Legacy tech to new tech

The technology world is constantly finding new ways to improve our day-to-day lives and it is up to CIOs to realise the potential of new innovations and not persist with existing legacy technologies when they simply can no longer keep up with today’s digital and remote environment.

Take cloud, for example. As remote working surged in 2020, so did the number of organisations implementing cloud services. Cloud management platforms (CMPs) can help IT teams use cloud resources in a way that is secure and compliant across all functions of businesses. More importantly, they make it easier for businesses to consume whichever of the three most common cloud models – public, private and hybrid cloud – suits them best. Each has its own benefits, but their true power lies in when they are used together in a multi-cloud environment. Such a tailored approach allows organisations to pick and choose the right cloud environments based on what best suits the business’ needs.
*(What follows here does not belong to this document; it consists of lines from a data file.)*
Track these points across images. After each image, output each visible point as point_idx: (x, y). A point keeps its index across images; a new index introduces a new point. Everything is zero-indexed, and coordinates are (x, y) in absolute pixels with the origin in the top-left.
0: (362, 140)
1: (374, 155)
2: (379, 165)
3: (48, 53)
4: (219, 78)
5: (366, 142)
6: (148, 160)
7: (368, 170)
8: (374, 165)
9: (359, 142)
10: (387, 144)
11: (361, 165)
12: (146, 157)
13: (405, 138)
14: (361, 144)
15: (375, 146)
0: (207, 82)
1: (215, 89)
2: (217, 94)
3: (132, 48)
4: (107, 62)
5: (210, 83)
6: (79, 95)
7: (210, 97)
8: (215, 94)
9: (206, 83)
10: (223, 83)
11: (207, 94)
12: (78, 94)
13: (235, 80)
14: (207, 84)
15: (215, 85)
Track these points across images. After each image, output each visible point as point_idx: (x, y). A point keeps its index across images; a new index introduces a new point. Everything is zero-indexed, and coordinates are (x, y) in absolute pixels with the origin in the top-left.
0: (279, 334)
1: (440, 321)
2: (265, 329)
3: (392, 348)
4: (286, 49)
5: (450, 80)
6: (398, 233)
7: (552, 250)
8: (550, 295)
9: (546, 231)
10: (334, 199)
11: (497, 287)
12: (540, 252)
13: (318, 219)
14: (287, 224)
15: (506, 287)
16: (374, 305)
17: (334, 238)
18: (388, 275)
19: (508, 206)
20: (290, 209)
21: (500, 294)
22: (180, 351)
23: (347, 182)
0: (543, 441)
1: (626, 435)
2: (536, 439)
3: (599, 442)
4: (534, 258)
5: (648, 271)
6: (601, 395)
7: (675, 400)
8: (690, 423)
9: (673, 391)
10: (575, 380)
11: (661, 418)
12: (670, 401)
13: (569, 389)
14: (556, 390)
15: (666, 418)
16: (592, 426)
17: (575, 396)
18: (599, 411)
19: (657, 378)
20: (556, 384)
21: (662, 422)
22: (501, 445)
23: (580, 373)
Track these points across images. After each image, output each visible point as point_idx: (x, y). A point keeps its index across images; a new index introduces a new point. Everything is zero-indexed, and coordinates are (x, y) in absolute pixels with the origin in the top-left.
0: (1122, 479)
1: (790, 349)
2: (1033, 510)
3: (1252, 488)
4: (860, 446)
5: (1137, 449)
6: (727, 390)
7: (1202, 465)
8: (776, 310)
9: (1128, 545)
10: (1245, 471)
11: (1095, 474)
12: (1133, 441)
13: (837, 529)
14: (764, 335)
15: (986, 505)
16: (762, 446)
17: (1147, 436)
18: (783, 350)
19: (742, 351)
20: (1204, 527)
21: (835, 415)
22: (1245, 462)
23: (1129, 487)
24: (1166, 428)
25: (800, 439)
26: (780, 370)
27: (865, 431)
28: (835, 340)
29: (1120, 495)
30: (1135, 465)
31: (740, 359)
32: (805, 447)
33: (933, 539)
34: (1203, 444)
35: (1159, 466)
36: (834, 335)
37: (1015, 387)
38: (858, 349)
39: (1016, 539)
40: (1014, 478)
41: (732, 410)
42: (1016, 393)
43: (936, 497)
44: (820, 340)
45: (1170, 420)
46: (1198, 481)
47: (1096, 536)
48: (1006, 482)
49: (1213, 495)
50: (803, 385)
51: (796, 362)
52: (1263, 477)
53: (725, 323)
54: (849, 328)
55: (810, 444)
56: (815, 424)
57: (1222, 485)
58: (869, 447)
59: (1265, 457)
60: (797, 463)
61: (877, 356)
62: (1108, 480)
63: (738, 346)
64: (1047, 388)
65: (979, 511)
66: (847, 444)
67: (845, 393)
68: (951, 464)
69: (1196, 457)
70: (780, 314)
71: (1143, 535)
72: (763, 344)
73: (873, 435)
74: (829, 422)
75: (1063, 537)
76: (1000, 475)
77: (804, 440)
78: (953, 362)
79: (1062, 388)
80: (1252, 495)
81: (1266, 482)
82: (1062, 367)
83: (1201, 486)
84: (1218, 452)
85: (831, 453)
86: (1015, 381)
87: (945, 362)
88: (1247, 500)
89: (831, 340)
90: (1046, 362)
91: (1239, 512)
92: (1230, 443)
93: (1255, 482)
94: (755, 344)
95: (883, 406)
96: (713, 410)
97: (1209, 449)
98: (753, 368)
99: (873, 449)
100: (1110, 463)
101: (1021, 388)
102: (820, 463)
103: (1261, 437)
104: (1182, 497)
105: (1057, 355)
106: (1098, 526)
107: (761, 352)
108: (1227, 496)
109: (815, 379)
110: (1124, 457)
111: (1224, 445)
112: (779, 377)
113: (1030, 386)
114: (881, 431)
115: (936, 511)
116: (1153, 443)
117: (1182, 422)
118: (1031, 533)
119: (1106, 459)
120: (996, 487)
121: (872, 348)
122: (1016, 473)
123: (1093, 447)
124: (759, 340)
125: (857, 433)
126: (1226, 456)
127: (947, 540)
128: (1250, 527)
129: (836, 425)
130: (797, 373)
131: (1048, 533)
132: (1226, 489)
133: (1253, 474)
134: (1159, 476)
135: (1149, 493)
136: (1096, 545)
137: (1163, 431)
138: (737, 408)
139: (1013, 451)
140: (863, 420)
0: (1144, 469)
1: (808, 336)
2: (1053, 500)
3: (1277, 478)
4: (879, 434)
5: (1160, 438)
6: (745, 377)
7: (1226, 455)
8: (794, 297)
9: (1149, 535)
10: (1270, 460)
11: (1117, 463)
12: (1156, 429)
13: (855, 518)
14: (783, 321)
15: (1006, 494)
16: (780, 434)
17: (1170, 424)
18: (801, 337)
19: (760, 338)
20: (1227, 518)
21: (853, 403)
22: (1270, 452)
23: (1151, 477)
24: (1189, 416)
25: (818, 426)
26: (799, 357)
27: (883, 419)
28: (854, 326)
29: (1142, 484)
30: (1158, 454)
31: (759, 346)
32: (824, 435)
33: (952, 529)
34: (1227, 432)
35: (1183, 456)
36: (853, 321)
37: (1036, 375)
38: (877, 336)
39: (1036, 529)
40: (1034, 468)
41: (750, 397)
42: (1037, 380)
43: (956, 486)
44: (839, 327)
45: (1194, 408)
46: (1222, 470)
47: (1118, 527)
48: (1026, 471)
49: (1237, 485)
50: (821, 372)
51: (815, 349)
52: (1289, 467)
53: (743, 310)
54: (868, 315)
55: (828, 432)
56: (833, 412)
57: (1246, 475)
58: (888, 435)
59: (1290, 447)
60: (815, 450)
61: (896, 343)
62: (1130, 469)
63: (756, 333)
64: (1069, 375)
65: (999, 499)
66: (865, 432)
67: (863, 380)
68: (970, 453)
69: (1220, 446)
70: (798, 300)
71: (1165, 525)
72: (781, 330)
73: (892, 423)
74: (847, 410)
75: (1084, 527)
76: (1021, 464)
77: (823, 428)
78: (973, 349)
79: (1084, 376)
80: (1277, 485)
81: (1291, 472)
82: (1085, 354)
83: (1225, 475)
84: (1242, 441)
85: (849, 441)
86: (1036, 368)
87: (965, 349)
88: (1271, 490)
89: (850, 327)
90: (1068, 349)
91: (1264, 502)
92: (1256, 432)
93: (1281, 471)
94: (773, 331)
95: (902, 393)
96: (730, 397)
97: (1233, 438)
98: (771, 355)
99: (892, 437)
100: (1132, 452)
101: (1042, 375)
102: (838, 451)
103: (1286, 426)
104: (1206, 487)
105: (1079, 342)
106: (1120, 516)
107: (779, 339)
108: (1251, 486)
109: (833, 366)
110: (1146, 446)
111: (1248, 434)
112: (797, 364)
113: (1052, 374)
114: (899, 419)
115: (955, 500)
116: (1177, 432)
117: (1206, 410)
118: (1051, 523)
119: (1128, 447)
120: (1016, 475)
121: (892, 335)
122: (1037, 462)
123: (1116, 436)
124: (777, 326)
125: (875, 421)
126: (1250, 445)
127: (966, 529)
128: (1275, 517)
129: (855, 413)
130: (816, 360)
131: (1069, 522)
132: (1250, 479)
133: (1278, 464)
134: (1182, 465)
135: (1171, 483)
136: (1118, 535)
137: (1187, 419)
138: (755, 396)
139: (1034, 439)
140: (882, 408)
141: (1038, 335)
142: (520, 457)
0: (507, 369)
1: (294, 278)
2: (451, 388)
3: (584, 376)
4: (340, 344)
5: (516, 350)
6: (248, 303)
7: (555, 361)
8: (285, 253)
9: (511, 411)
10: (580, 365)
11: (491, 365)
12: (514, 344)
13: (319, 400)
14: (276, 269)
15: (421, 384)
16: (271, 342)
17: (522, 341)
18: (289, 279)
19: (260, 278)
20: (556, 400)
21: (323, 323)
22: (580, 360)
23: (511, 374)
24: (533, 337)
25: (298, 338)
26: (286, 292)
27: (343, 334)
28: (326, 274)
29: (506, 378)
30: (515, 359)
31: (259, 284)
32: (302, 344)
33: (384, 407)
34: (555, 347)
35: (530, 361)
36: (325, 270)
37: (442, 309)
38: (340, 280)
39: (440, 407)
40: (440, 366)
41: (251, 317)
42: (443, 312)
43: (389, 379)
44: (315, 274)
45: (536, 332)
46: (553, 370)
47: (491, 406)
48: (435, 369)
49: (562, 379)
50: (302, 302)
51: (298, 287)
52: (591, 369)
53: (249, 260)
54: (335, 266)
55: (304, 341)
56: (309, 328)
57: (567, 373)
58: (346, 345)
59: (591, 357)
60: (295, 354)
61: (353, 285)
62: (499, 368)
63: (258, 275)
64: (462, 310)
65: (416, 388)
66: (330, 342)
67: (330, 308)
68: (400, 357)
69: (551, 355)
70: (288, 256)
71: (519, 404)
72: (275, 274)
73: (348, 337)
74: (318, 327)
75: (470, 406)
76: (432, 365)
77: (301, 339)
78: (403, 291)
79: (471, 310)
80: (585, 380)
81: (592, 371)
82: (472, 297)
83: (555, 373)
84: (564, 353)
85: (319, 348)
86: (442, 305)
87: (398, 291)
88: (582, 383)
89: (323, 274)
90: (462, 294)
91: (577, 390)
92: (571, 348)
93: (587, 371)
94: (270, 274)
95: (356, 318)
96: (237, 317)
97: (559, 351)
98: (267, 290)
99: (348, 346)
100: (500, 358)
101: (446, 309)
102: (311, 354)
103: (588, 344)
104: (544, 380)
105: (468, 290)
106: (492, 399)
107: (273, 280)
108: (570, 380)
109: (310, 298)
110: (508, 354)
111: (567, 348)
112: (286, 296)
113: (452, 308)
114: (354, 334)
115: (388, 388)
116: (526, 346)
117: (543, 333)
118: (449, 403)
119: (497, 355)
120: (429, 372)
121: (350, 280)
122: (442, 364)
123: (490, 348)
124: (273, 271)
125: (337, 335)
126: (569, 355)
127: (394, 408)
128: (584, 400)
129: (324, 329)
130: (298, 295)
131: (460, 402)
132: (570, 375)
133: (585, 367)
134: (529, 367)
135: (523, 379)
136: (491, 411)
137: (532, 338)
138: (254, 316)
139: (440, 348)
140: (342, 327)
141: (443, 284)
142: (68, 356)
Doing so also delivers peace of mind ‘as a service’, as it addresses the challenges of handling rapid growth in volumes of data, and implements an active approach to challenges like privacy, security and compliance. Above all, CMPs allow for the true integration and optimisation of cloud, in line with an organisation’s working policies/practices.

Turning technology from a problem to a solution

CIOs are responsible for not just delivering technology, but implementing it effectively. Whether you are well established in your remote enablement strategy, or fine-tuning some of the processes, technologies are available that help tackle the independent issues each business might face. CIOs must investigate which technologies will best mitigate remote employees’ concerns and help them stay productive and secure in order to prosper in a hybrid working world.